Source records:
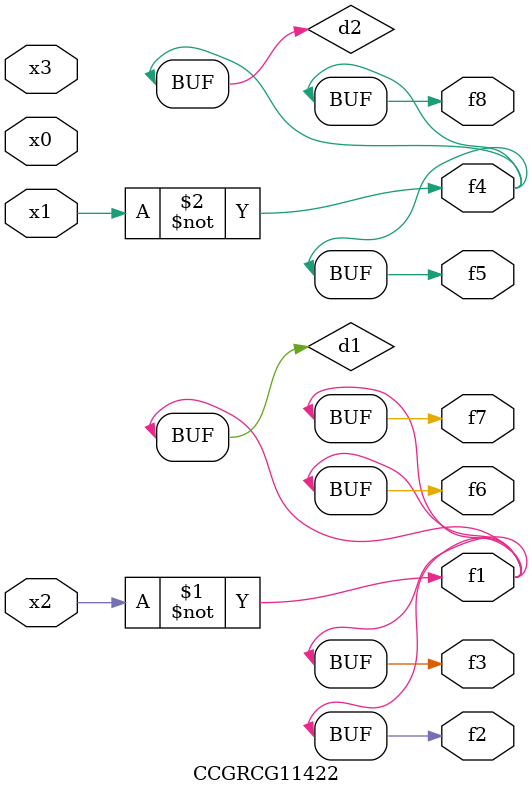
<source format=v>
module CCGRCG11422(
	input x0, x1, x2, x3,
	output f1, f2, f3, f4, f5, f6, f7, f8
);

	wire d1, d2;

	xnor (d1, x2);
	not (d2, x1);
	assign f1 = d1;
	assign f2 = d1;
	assign f3 = d1;
	assign f4 = d2;
	assign f5 = d2;
	assign f6 = d1;
	assign f7 = d1;
	assign f8 = d2;
endmodule

</source>
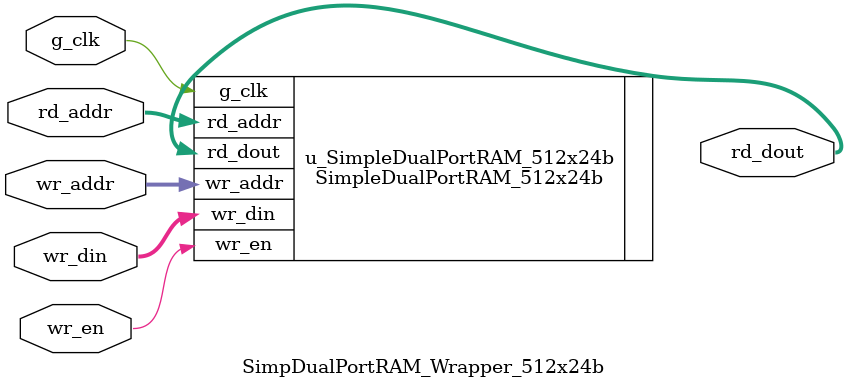
<source format=v>



`timescale 1 ns / 1 ns

module SimpDualPortRAM_Wrapper_512x24b
          (
           g_clk,
           wr_din,
           wr_addr,
           wr_en,
           rd_addr,
           rd_dout
          );


  input   g_clk;
  input   signed [23:0] wr_din;  // sfix24
  input   [8:0] wr_addr;  // ufix9
  input   wr_en;  // ufix1
  input   [8:0] rd_addr;  // ufix9
  output  signed [23:0] rd_dout;  // sfix24




  SimpleDualPortRAM_512x24b   u_SimpleDualPortRAM_512x24b   (.g_clk(g_clk),
                                                             .wr_din(wr_din),  // sfix24
                                                             .wr_addr(wr_addr),  // ufix9
                                                             .wr_en(wr_en),  // ufix1
                                                             .rd_addr(rd_addr),  // ufix9
                                                             .rd_dout(rd_dout)  // sfix24
                                                             );

endmodule  // SimpDualPortRAM_Wrapper_512x24b


</source>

▶ **EXERCISE GOAL**
Transcribe all data precisely. Pictures are not copied.

▶ **EXERCISE SOLUTION**
<source format=v>
module CCGRCG11422(
	input x0, x1, x2, x3,
	output f1, f2, f3, f4, f5, f6, f7, f8
);

	wire d1, d2;

	xnor (d1, x2);
	not (d2, x1);
	assign f1 = d1;
	assign f2 = d1;
	assign f3 = d1;
	assign f4 = d2;
	assign f5 = d2;
	assign f6 = d1;
	assign f7 = d1;
	assign f8 = d2;
endmodule

</source>
<source format=v>



`timescale 1 ns / 1 ns

module SimpDualPortRAM_Wrapper_512x24b
          (
           g_clk,
           wr_din,
           wr_addr,
           wr_en,
           rd_addr,
           rd_dout
          );


  input   g_clk;
  input   signed [23:0] wr_din;  // sfix24
  input   [8:0] wr_addr;  // ufix9
  input   wr_en;  // ufix1
  input   [8:0] rd_addr;  // ufix9
  output  signed [23:0] rd_dout;  // sfix24




  SimpleDualPortRAM_512x24b   u_SimpleDualPortRAM_512x24b   (.g_clk(g_clk),
                                                             .wr_din(wr_din),  // sfix24
                                                             .wr_addr(wr_addr),  // ufix9
                                                             .wr_en(wr_en),  // ufix1
                                                             .rd_addr(rd_addr),  // ufix9
                                                             .rd_dout(rd_dout)  // sfix24
                                                             );

endmodule  // SimpDualPortRAM_Wrapper_512x24b


</source>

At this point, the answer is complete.